**Aim of the exercise**
Copy the items from the first line through the line containing "Guaratinguetá. Pedido para", replacing "Dossiê" with "Processo" and keeping everything else unchanged. Give only those lines.

________________________________________

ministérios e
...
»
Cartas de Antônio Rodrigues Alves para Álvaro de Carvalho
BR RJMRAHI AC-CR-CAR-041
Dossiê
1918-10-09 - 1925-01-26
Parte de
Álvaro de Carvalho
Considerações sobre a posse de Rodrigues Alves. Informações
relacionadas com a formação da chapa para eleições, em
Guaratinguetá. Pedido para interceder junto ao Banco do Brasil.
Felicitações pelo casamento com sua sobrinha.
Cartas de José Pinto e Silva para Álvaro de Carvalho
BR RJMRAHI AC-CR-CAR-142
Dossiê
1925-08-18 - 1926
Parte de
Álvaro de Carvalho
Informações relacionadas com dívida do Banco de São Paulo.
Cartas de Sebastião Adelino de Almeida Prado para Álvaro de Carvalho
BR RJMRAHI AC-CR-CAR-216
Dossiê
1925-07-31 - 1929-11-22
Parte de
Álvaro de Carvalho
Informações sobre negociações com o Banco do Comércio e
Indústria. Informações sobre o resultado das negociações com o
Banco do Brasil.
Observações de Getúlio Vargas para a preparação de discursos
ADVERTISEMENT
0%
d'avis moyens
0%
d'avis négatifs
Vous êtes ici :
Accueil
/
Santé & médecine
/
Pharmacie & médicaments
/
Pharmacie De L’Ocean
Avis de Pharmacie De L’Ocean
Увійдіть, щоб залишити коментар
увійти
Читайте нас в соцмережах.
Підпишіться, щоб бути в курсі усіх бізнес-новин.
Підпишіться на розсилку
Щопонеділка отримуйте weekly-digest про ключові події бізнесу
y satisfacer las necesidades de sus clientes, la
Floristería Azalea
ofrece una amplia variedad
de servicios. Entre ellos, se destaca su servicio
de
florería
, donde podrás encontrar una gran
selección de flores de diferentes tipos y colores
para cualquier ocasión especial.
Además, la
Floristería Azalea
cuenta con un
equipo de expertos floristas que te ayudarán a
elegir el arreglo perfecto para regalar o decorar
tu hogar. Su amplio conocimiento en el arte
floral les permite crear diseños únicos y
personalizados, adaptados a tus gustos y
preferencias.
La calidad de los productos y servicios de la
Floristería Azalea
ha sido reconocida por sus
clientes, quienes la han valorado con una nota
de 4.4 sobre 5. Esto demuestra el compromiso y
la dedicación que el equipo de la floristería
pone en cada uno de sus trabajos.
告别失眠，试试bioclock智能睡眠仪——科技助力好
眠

________________________________________

**Answer to this problem**
ministérios e
...
»
Cartas de Antônio Rodrigues Alves para Álvaro de Carvalho
BR RJMRAHI AC-CR-CAR-041
Processo
1918-10-09 - 1925-01-26
Parte de
Álvaro de Carvalho
Considerações sobre a posse de Rodrigues Alves. Informações
relacionadas com a formação da chapa para eleições, em
Guaratinguetá. Pedido para interceder junto ao Banco do Brasil.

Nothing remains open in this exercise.